The Effect of Planar Harmonic Mappings on the Lebesgue Measure of Sets

TL;DR

This paper establishes sharp area distortion inequalities for harmonic mappings of the unit disk, demonstrating how such maps affect the Lebesgue measure of sets and identifying conditions for equality.

Contribution

It provides a complete solution to a longstanding problem by deriving optimal bounds on area distortion under harmonic mappings, including rigidity and extremal cases.

Findings

Global area contraction for disks and star-shaped sets

Sharp bounds with equality only for conformal automorphisms

Examples illustrating the sharpness of the estimates

Abstract

We investigate the effect of planar univalent harmonic mappings on the Lebesgue measure of measurable sets in the complex plane.
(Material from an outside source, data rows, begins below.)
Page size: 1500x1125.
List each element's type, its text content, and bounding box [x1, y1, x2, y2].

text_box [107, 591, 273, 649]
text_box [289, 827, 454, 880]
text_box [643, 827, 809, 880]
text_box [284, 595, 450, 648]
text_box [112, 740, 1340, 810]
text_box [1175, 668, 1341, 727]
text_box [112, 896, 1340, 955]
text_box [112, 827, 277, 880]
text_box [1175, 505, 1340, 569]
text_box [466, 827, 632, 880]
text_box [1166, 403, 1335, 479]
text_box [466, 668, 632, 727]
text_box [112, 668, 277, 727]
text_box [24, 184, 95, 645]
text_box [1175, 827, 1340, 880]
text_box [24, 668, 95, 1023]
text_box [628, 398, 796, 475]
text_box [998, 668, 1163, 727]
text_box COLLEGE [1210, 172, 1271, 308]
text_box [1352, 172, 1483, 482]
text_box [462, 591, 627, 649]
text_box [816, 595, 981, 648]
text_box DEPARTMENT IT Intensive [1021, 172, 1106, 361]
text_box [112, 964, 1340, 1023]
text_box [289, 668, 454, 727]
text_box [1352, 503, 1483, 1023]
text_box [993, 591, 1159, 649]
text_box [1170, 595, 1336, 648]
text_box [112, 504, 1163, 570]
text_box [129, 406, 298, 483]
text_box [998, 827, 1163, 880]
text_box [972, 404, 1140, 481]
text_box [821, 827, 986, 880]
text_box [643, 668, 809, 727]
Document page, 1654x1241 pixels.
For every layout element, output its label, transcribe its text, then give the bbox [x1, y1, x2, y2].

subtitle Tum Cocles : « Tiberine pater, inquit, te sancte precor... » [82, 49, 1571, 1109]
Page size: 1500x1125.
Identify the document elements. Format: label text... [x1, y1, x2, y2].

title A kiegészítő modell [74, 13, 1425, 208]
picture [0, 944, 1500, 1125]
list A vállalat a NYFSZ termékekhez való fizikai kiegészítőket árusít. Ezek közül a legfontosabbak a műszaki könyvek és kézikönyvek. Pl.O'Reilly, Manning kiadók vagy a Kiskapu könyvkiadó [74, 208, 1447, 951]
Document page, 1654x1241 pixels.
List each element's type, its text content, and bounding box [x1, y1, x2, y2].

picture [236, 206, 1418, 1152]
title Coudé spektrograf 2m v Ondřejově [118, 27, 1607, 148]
Motivated by Problem 3.25 of Koh and Kovalev (HQM2010), we establish sharp quantitative area distortion inequalities for disks and for arbitrary measurable sets under sense-preserving harmonic self-maps of the unit disk. Using the area formula and the canonical decomposition of harmonic mappings, we derive bounds in terms of the Jacobian and the dilatation, and we identify rigidity phenomena characterizing equality. In particular, we prove global area contraction for disks, star-shaped sets, and sufficiently small sets, and we refine the results using Hardy space methods to obtain sharp bounds with equality only for conformal automorphisms. Extremal affine and non-affine examples illustrate the sharpness of our estimates. Our results provide a complete, rigorous, and strengthened solution to Problem 3.25 and highlight several natural conjectures on global area contraction, extremal distortion, and rigidity for harmonic mappings.